The Clinton Years, they were the best of times - and the worst. A time of unprecedented wealth, of breathtaking progress in technology, the world-changing Internet, and the genome with the medical miracles it promised. And yet, a deepening sense of unease hovered over America, and a deepening concern about how these developments would alter our lives.
Set against these triumphs was another America dominated by all-news TV and the gossip journalism of the Internet, driven by a celebrity culture, lacking civility, racially divided, and presided over by our first Boomer leader, William Jefferson Clinton.
From that first moment, when the white Bronco popped up on the nation's screens, O.J. was the ultimate TV story played out in excruciating detail - all O.J., all the time. In this book, Haynes Johnson recreates it all - the chase, the cops and lawyers, the trial, all come to life in a superbly paced narrative. In the telling of the story, he has much to say about violence, sex, race, and gossip in the media.

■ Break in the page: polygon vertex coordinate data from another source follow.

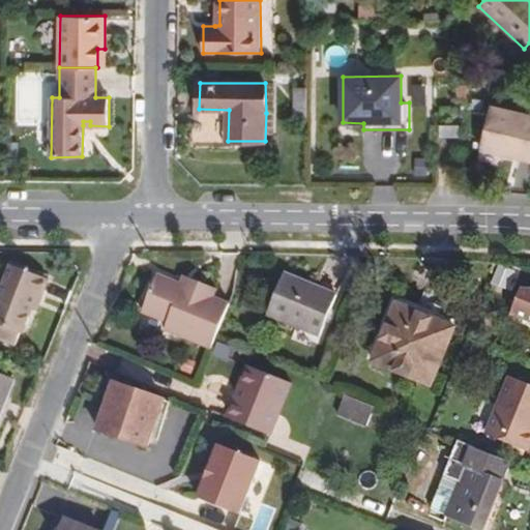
[(468,99),(468,84),(458,84),(458,99),(468,99)]
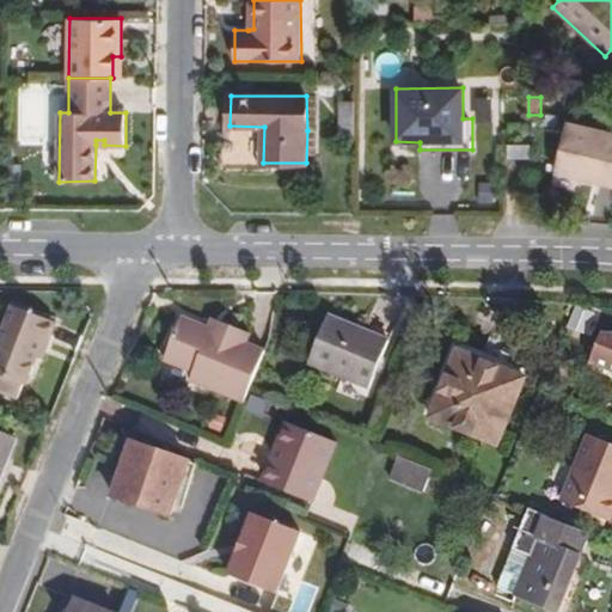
[(355,135),(354,101),(341,102),(341,136),(355,135)]
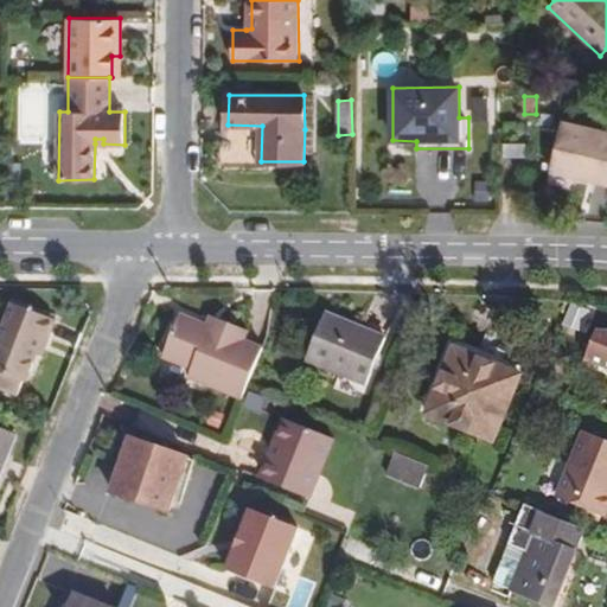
[(606,184),(606,131),(563,121),(550,171),(606,184)]
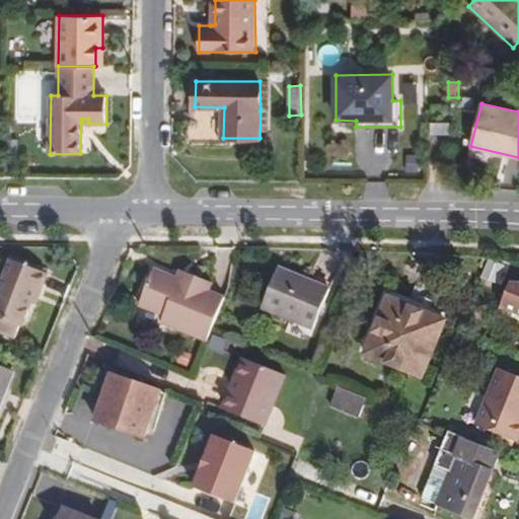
[(449,121),(431,120),(431,131),(449,132),(449,121)]
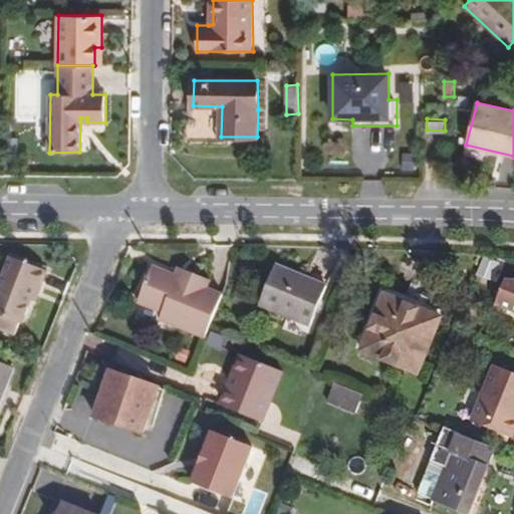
[(415,170),(415,154),(403,154),(403,170),(415,170)]
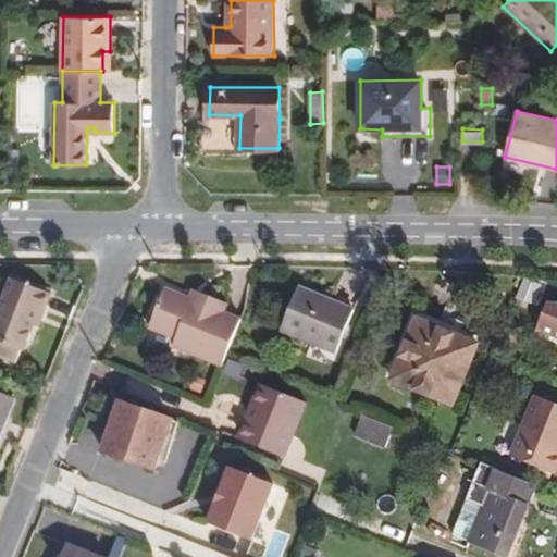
[(26,350),(39,321),(44,322),(54,295),(16,279),(0,316),(0,354),(19,361),(24,349),(26,350)]
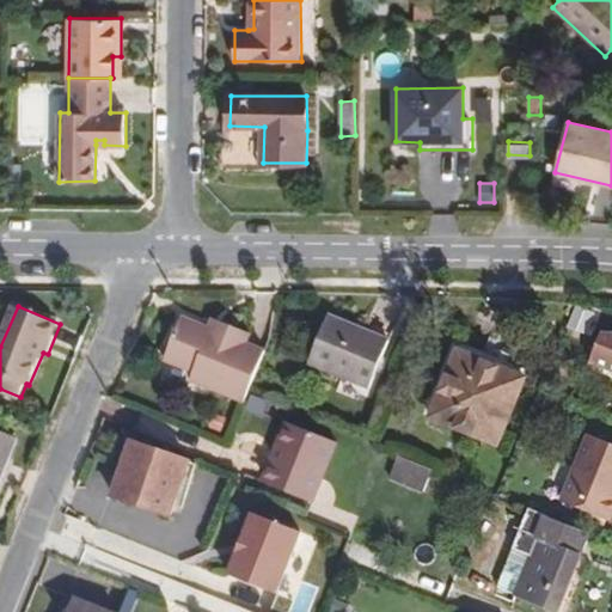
[(594,329),(599,316),(576,306),(568,329),(587,336),(591,328),(594,329)]
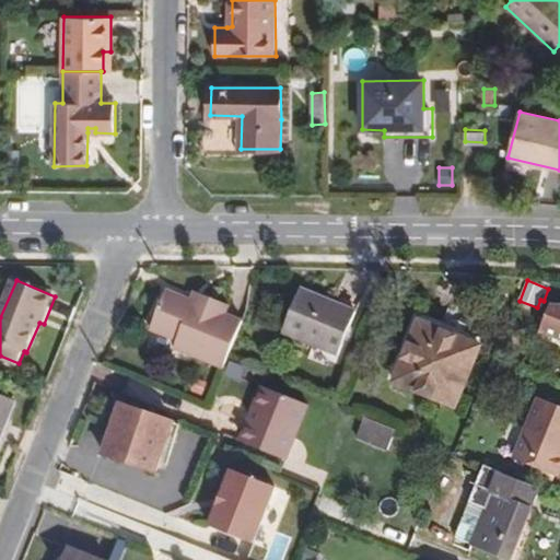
[(339,356),(357,312),(354,311),(339,304),(301,289),(282,333),(339,356)]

Enter Monica, along with the two witches of the tale, Linda Tripp and Lucy Goldberg, plotting to bring down the president while his pal, Vernon Jordan, the ultimate insider, works to save him. In Haynes Johnson's hands both Bill and Monica become sympathetic characters, caught in a trap largely of their own making. It is almost a tragic story, or at least a semi-tragic one.
Besides these two great dramas, Johnson also writes of the Wall Street boom and the culture of instant (if temporary) dot-com wealth, of Hollywood and the rise of the mogul David Geffen, and of the lives and deeds of dozens of other characters. He concludes with an account of the Election of 2000, how the '90s made it inevitable.